Top of DATA BLOCK
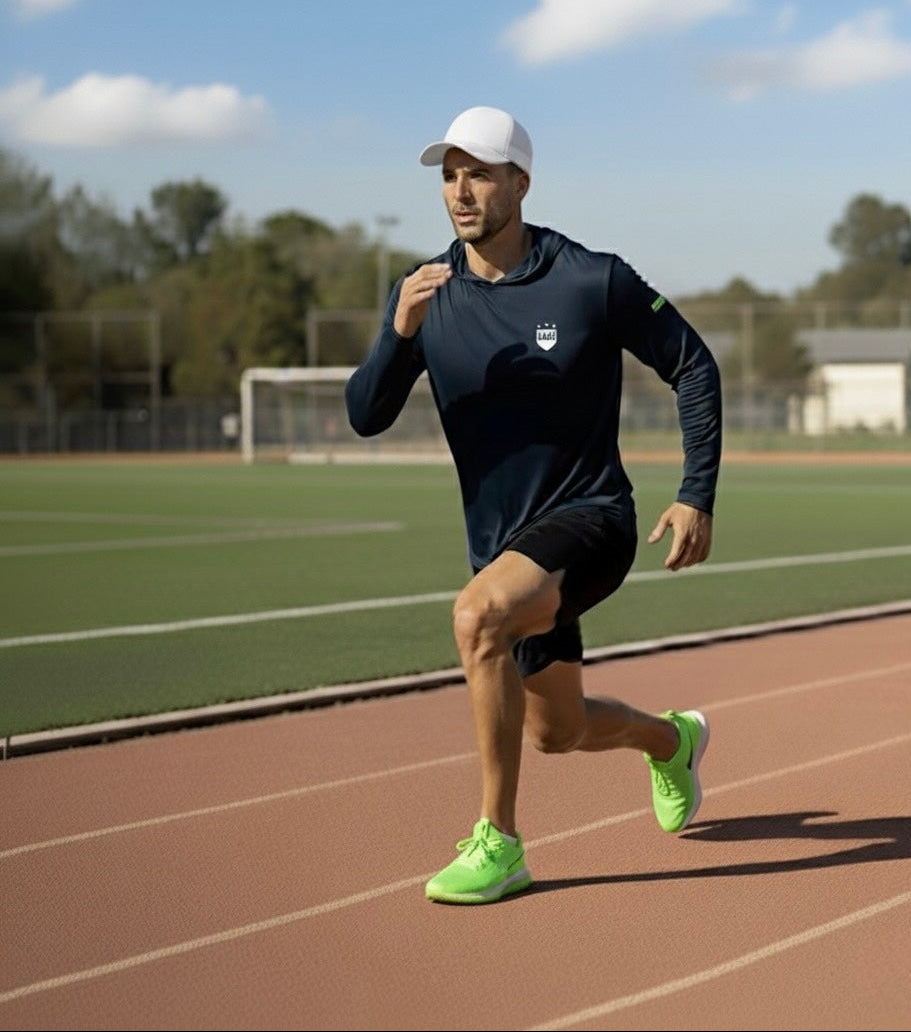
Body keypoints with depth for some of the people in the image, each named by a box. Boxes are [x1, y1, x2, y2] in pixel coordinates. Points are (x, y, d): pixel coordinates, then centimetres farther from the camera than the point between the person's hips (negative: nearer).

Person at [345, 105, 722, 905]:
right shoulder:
Bottom of DATA BLOCK
**WHAT TO DO:** Swap "pixel coordinates" for "pixel positions" everywhere in the data above and write it out again with nothing else changed. Leave out the pictures.

**RESPONSE FOR THIS EXERCISE:**
Body keypoints with depth for some of the people in the image, each named by a box. Boxes are [x1, y1, x2, y2] in pixel positions. Points are (x, y, d): pixel positions, then centimetres farther from the camera than the point between the person's hips (negative: nearer).

Person at [345, 105, 722, 905]:
right shoulder:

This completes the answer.